:: Recorded data

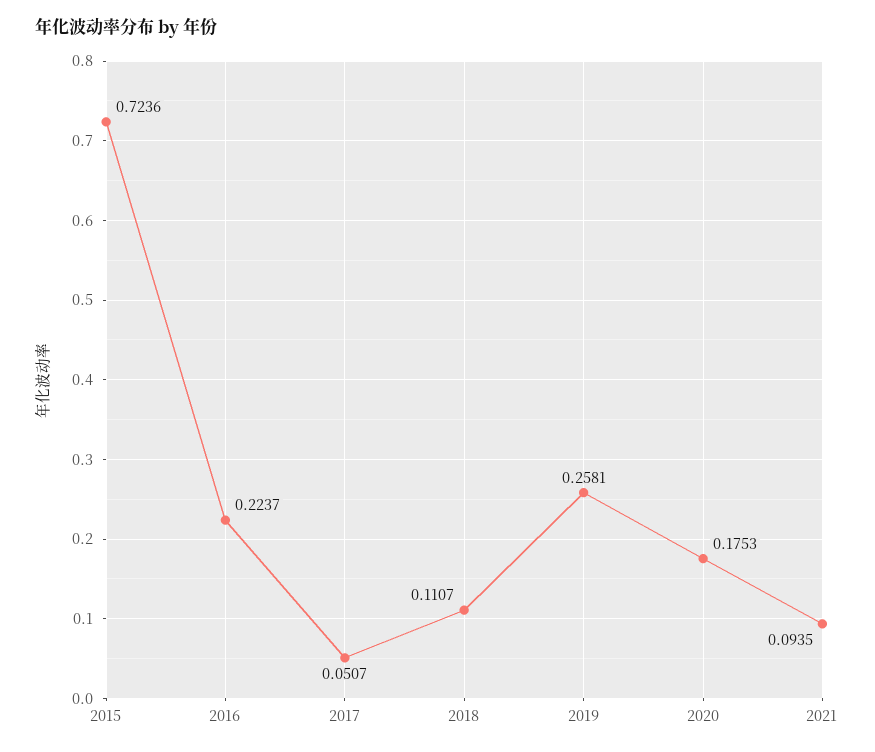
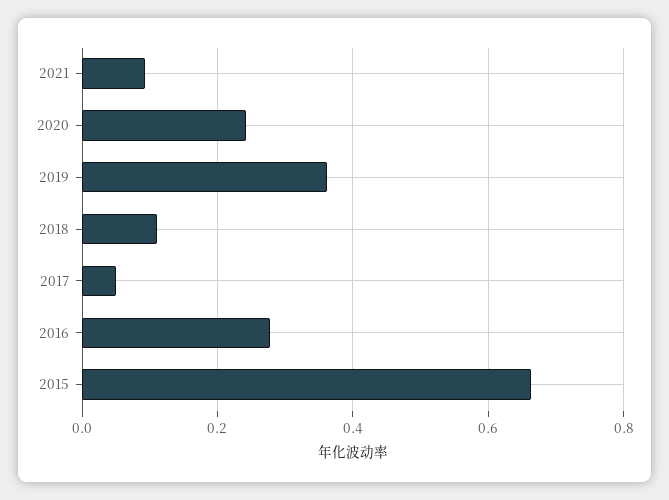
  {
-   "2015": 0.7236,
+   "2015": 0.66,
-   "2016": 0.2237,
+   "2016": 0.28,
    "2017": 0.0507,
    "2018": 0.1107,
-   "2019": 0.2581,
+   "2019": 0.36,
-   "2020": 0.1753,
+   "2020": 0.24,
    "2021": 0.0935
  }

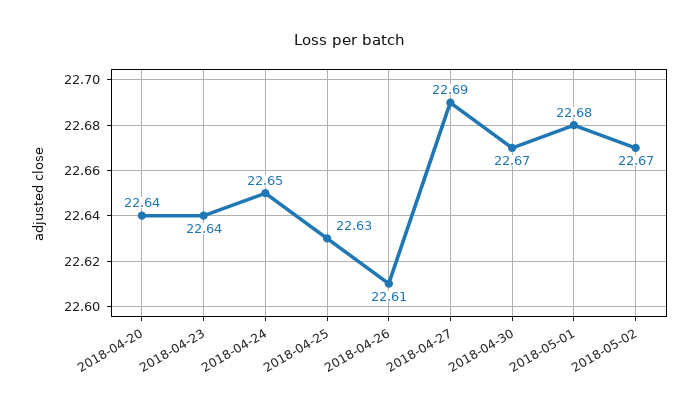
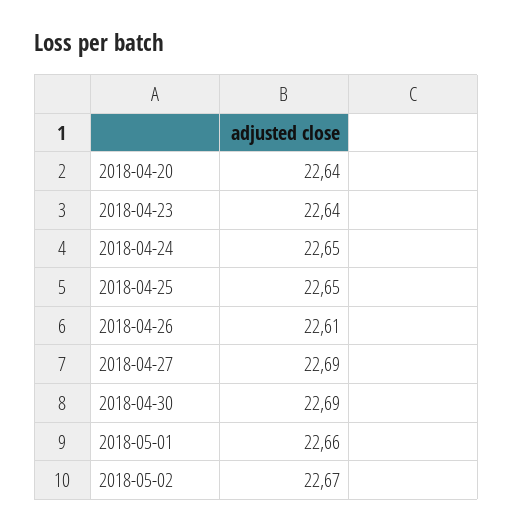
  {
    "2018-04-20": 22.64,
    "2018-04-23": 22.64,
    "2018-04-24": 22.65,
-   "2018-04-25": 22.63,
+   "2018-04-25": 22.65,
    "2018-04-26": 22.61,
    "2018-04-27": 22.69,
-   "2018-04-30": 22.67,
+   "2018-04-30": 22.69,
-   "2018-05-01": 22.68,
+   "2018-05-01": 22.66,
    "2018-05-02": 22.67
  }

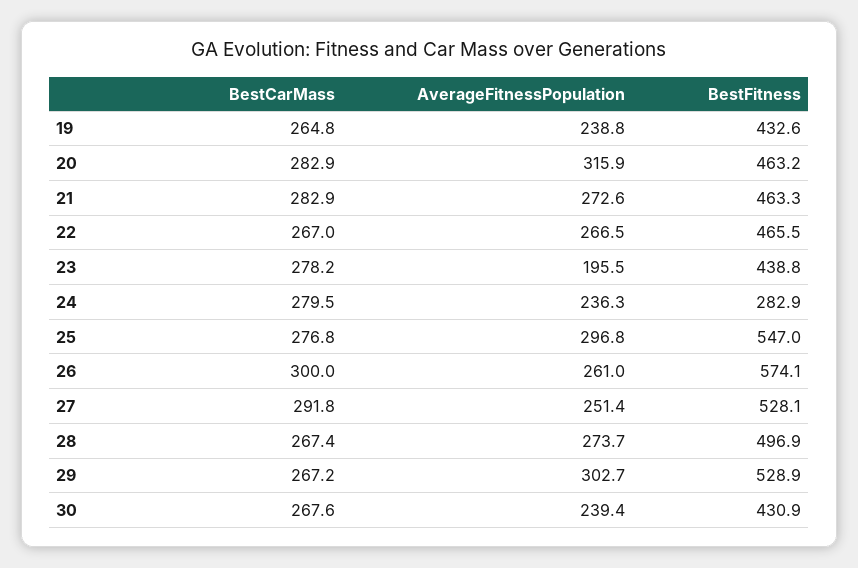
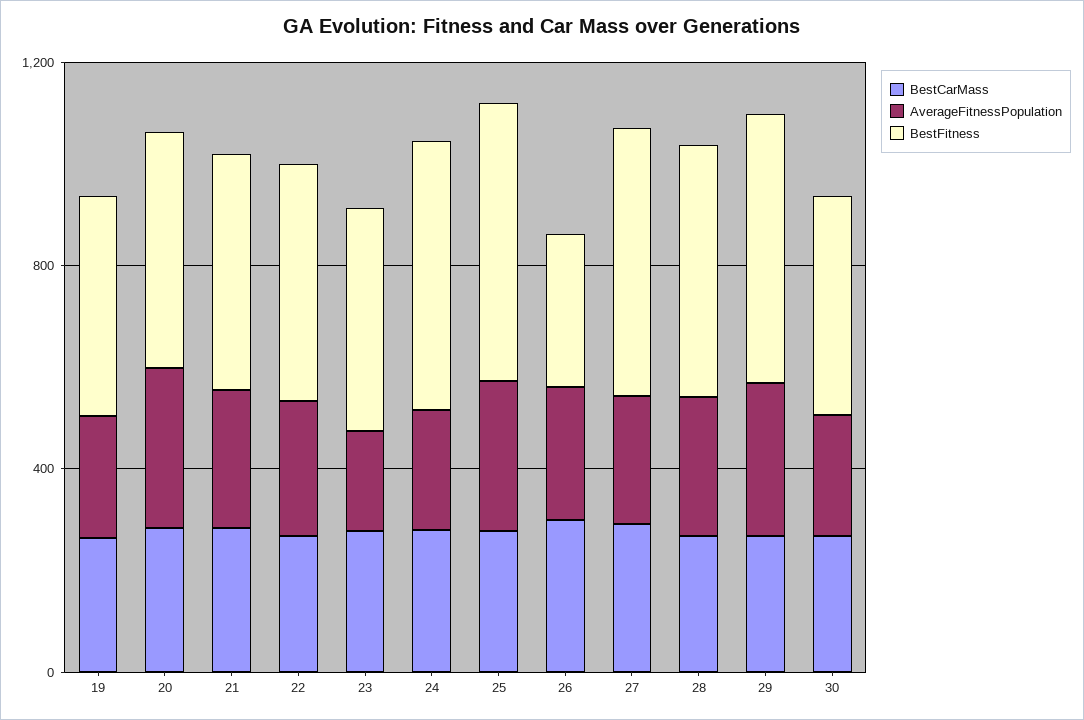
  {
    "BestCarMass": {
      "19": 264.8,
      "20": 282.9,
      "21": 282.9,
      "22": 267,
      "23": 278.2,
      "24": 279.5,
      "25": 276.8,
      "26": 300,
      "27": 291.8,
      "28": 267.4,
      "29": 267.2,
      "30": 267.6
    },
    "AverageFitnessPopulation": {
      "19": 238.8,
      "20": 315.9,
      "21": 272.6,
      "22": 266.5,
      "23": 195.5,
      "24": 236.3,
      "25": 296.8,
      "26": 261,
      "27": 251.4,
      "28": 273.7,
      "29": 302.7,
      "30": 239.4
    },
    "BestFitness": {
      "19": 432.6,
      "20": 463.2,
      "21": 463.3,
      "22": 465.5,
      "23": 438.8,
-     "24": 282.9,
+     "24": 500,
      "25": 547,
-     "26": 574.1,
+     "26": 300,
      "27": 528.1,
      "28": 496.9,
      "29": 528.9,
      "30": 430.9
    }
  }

::::

■ **Your assignment**
Repeat each record verbatim, pictures excluded.

■ **Response to this task**
  {
-   "2015": 0.7236,
+   "2015": 0.66,
-   "2016": 0.2237,
+   "2016": 0.28,
    "2017": 0.0507,
    "2018": 0.1107,
-   "2019": 0.2581,
+   "2019": 0.36,
-   "2020": 0.1753,
+   "2020": 0.24,
    "2021": 0.0935
  }

  {
    "2018-04-20": 22.64,
    "2018-04-23": 22.64,
    "2018-04-24": 22.65,
-   "2018-04-25": 22.63,
+   "2018-04-25": 22.65,
    "2018-04-26": 22.61,
    "2018-04-27": 22.69,
-   "2018-04-30": 22.67,
+   "2018-04-30": 22.69,
-   "2018-05-01": 22.68,
+   "2018-05-01": 22.66,
    "2018-05-02": 22.67
  }

  {
    "BestCarMass": {
      "19": 264.8,
      "20": 282.9,
      "21": 282.9,
      "22": 267,
      "23": 278.2,
      "24": 279.5,
      "25": 276.8,
      "26": 300,
      "27": 291.8,
      "28": 267.4,
      "29": 267.2,
      "30": 267.6
    },
    "AverageFitnessPopulation": {
      "19": 238.8,
      "20": 315.9,
      "21": 272.6,
      "22": 266.5,
      "23": 195.5,
      "24": 236.3,
      "25": 296.8,
      "26": 261,
      "27": 251.4,
      "28": 273.7,
      "29": 302.7,
      "30": 239.4
    },
    "BestFitness": {
      "19": 432.6,
      "20": 463.2,
      "21": 463.3,
      "22": 465.5,
      "23": 438.8,
-     "24": 282.9,
+     "24": 500,
      "25": 547,
-     "26": 574.1,
+     "26": 300,
      "27": 528.1,
      "28": 496.9,
      "29": 528.9,
      "30": 430.9
    }
  }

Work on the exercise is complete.